Current regent policies dictate that students must approve differential tuition before it is implemented. The new board would not be bound to this policy.
Current regent policy provides each campus and chancellor with a great deal of autonomy. New board policy might place much of the control of campus policy in the purview of the new board.
The UW currently does research that a Republican appointed board would likely eliminate. For example, our New Board of Trustees could require that UW ban stem cell research.
- Shared Gov: See above. The court decisions would remain valid because the language of the law is the same. A memo will be drafted outlining this, much like memos between the Chancellors during the merger became the rationale for case law in the 90s. This would be no different. Lovers of case law, no fear, Spoto is still here.

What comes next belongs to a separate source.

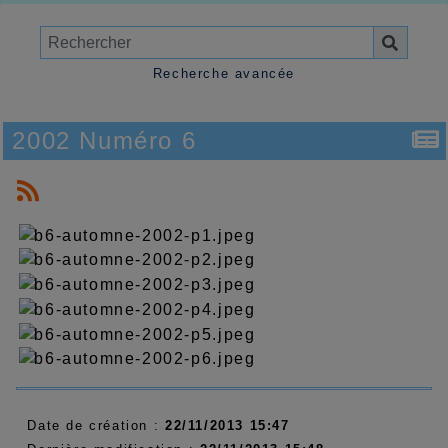
Recherche avancée
2002 Numéro 6
Date de création :
22/11/2013 15:47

- State Funding: Sure and Walker could reveal he is a secretly an immortal vampire tomorrow. This isn’t realistic. The state will not remove all Madison funding. Scare tactics.
- Regent Policy: The language of the bill stipulates that all current Regent policy will be carried over to the new model. That means that differential tuition must still be approved by students, among other things.
- Board composition: Those details have been released. Yeah, 11 are Walker’s appointees but that’s a lesser percent than he currently controls on the Board of Regents. This is an awful argument to make but a lot of people try to do so. Of those 11, 7 have to be alums so they need some experience with the university.
- Research: Sure, they can ban things. That would suck. But so can the legislature. So can the Board of Regents. And 11 of 21 is hardly a solid majority needed to do something like that. I would imagine that it would fail.
I feel like I’m beating a dead horse but people continue to perpetuate these lies. STOP! Tell your friends what’s going on. Ask them if they know the facts about this? I’m not interested in playing a game with this; hell I graduate next year and will not see most of this stuff pan out. I just don’t want my fellow badgers screwed over by liars and those with their own agendas. The one thing that these people have right is that this is the time to act; However, we must act in SUPPORT of our Chancellor, and in SUPPORT of these courageous and innovative ideas set to make Madison truly special and retain its quality for the future.